Seaver talks about the journey to Cooperstown as the real thrill, not
just getting inducted. With his wine, it's the same thing. He loves the
step-by-step, season-by-season, year-by-year process.
Seaver
knows there's no perfect bottle of wine: not Nancy's Fancy, not the '82
Lafite Rothschild, not some bottle of rose in an old Billy Joel
song. What can be perfect in life? Not much. You can play baseball and
record 27 consecutive outs. Forty years ago, Seaver came close, and a
million Met fans were right there with him. He didn't quite get there.
A man with 31 career hits got in his way.
And all these years
later, Qualls remains tickled that he got the hit. Why shouldn't he be?
He did his job that night. He reached, on a clean single -- not a bloop
job -- to left-center. But it's not the thing he's most proud of in
life. Not in baseball (the game-winner later in the season ranks much
higher.) Not out of baseball, either.

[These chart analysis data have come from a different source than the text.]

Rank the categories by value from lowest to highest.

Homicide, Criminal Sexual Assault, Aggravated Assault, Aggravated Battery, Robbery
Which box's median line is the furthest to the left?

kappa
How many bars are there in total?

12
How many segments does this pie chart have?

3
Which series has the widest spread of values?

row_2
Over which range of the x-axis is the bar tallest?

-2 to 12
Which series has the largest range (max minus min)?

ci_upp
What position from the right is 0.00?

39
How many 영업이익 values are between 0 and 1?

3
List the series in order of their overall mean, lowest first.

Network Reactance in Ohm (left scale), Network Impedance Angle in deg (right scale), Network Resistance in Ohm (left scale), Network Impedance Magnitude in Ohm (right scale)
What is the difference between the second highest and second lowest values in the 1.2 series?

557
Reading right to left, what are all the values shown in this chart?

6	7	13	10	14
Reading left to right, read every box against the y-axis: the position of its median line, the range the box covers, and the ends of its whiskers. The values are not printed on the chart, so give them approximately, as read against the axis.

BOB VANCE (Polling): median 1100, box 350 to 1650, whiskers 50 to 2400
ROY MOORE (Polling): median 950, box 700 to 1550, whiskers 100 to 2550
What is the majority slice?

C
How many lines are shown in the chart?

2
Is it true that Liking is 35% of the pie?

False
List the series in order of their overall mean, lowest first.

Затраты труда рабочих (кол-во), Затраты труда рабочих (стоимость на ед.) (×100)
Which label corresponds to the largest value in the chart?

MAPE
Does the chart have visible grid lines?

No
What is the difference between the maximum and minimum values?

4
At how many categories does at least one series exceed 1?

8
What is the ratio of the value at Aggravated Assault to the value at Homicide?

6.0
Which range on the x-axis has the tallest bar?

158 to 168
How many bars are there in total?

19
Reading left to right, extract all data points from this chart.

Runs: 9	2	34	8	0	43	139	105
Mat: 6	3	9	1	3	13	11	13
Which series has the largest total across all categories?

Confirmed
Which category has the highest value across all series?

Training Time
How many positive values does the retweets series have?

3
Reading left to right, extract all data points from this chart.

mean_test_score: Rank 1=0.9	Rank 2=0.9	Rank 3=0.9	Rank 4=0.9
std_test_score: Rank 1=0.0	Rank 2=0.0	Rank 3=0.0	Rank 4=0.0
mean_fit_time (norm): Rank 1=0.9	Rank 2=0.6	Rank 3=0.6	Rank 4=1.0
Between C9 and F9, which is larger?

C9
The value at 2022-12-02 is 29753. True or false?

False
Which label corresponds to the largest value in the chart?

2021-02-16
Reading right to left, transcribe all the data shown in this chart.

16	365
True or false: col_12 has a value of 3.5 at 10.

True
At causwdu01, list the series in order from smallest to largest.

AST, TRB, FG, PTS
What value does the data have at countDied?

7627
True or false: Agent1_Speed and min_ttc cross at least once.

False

For that, he looks much closer to
home.
"I have three children," Qualls said. "They're all growned up now and they turned out half-decent."
Turns out, the man did a lot in his life.
I was a thirteen year old in an eastern CT sleep away camp, listening to this game on the radio. A counselor had come to tell me Seaver had a no-hitter going and I think I picked it up in the sixth inning. I remember it like it was last night.
Seaver was my favorite player, I attended his HOF induction in Cooperstown, and I was crushed. A least it was a clean hit.
My worst Mets moment, until June 15, 1977.